Monday, October 11, 2010

Army Bids Goodbye to Last Draftee

Chief Warrant Officer Clyde Green and his wife Veria, in front of their house on base. Green, one of the last men drafted into the Army, and a Vietnam veteran, is retiring after 40 years of service in a ceremony to be held at Fort McPherson Thursday. He’s the oldest soldier at Fort McPherson, where he lives in the oldest house on base.

Bob Andres bandres@ajc.com

http://www.military.com/news/article/army-bids-goodbye-to-last-draftee.html

September 30, 2010
Atlanta Journal-Constitution

He was a kid who didn't want to be a Soldier. There was a war in Vietnam and a peace movement in America.

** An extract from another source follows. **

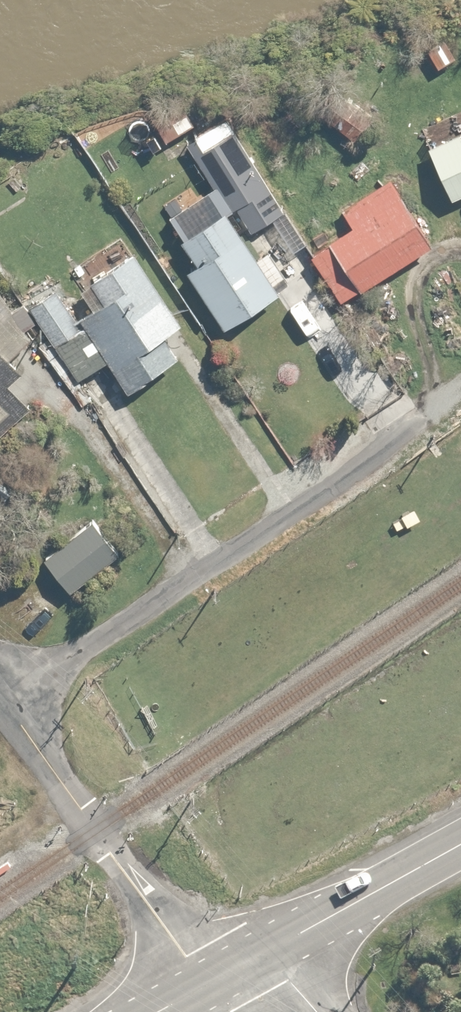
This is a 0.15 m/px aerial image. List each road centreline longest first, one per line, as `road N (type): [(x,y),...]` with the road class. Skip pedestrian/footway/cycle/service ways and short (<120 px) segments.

But then he got the government's letter and soon found himself on a cold December morning in 1970 in front of a post office in Sumter, S.C., listening to a Soldier read names until he heard his: "Clyde Green!" With that, the 20-year-old kid climbed on the bus headed to a U.S. Army base.

"I didn't want to join the Army," Green said last week. "The Army came and got me."

When he retired as a chief warrant officer in a ceremony this morning at Fort McPherson, Ga. --- after 39 years, 9 months and 15 days of continuous active duty --- he became, by the best accounting, the last U.S. Army draftee who fought in Vietnam.